Application Security Engineer

We are seeking a remote, full-time Senior Application Security Engineer with 5+ years of experience to help strengthen the security posture of the software platforms. This role will be responsible for reviewing application code, identifying security vulnerabilities, and working closely with development teams to ensure secure coding practices are followed throughout the software development lifecycle.

The ideal candidate will have strong experience in application penetration testing, fraud detection and analysis, and secure software development practices. This individual will play a key role in proactively identifying risks in PHP, Python, and Angular applications, while also educating development teams on secure coding standards and best practices.

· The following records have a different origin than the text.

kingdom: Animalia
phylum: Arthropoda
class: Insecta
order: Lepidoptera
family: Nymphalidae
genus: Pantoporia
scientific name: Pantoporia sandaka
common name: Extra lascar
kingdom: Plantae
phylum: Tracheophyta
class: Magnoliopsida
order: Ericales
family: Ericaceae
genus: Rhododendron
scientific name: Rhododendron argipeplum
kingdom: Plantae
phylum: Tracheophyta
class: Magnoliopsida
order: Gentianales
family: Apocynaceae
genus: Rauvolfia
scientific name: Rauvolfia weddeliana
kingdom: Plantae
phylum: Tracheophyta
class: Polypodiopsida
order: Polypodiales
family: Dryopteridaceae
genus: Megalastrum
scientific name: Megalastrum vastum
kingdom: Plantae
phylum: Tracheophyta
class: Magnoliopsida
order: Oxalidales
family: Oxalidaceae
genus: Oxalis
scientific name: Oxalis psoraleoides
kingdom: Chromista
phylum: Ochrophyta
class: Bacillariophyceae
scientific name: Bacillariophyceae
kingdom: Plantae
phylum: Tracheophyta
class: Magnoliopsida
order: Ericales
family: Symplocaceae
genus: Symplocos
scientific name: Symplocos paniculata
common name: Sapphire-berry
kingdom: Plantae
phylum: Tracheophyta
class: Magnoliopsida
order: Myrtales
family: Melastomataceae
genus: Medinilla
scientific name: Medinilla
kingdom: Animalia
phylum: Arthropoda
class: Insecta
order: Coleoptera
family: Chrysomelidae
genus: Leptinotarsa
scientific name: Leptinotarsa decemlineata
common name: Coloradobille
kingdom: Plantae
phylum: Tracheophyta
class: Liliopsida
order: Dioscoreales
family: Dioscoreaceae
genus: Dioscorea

Our client provides integrated software and marketing solutions for the hospitality industry, specializing in short-term rental management. Their platform provides vacation rental companies with an enterprise-class property management system integrating booking, guest communications, and financial reporting systems - all built with partner organization integrations in mind.

Responsibilities:

• Conduct regular security assessments, code reviews, and penetration testing to identify vulnerabilities in applications and software, including manual and automated code reviews for applications written in PHP, Python, and Angular
• Analyze applications for common vulnerabilities such as those identified in the OWASP Top 10, including risks related to authentication, authorization, data validation, and session management
• Conduct application penetration testing and vulnerability assessments on web applications and APIs, simulating real-world attack scenarios to uncover security weaknesses and documenting findings with recommended mitigation strategies
• Conduct threat modeling and risk assessments to proactively identify potential risks and develop mitigation strategies
• Track, analyze, and manage vulnerabilities in applications while providing guidance and support for remediation efforts
• Analyze application behavior and transaction patterns to detect potential fraud or abuse scenarios and identify vulnerabilities that could enable account takeover, payment fraud, or data manipulation
• Partner with engineering and product teams to design controls that reduce fraud risk.
• Work closely with development teams to ensure security best practices are integrated throughout the software development lifecycle (SDLC), including developing secure coding guidelines, delivering secure coding training, and providing guidance during design and architecture reviews
• Design, develop, and implement security tools, frameworks, and methodologies to protect applications against security threats, including integrating and maintaining security testing tools such as SAST, DAST, and dependency scanning within CI/CD pipelines
• Assist in investigating, analyzing, and responding to security incidents related to applications, ensuring timely resolution and documentation of incidents
• Track vulnerabilities and remediation progress through internal ticketing systems while collaborating with engineering, DevOps, and product teams to improve the overall application security posture and assist in developing internal security policies and procedures

Required Experience:

• Excellent English communication skills
• 5+ years of experience in application security, penetration testing, or secure software development
• Strong understanding of web application security principles and the OWASP Top 10
• Experience reviewing code in PHP, Python, and modern JavaScript frameworks such as Angular
• Experience performing application penetration testing and vulnerability assessments
• Knowledge of authentication, authorization, encryption, and secure session management
• Experience identifying and mitigating fraud or abuse patterns in applications
• Familiarity with common security testing tools (e.g., Burp Suite, OWASP ZAP, Snyk, SonarQube, etc.)
• Strong communication skills and the ability to explain security issues to non-security engineers

Desired Experience:

• University degree or relevant industry experience
• Experience integrating security testing into CI/CD pipelines
• Familiarity with cloud security principles
• Experience with secure architecture reviews
• Relevant certifications such as OSCP, CEH, GWAPT, or CSSLP
• Experience working in agile development environments

Additional Information:

• Knowing your ideas are heard and matter, think big!
• You get to own your job and be recognized for your contributions
• Work with smart and creative people
• Making mistakes is human. Let's learn from them. Be transparent!
• We recognize you as an individual, with no presumptions or judgment. Be the extraordinary you!
• 15 days Paid Time Off (PTO), 1 floating day, 3 sick days, and designated national holidays
• Start: ASAP

About Velozient:

We are a privately held, nearshore software development company providing outsourced development resources to North American companies. Our mission is to offer development talent that enjoy taking on challenging work, want to grow their skills and experiences building software, and excel in a fast-paced, dynamic team environment. We are focused on providing world-class remote resources to work as valued client team members. If this type of opportunity excites you, then consider joining our team!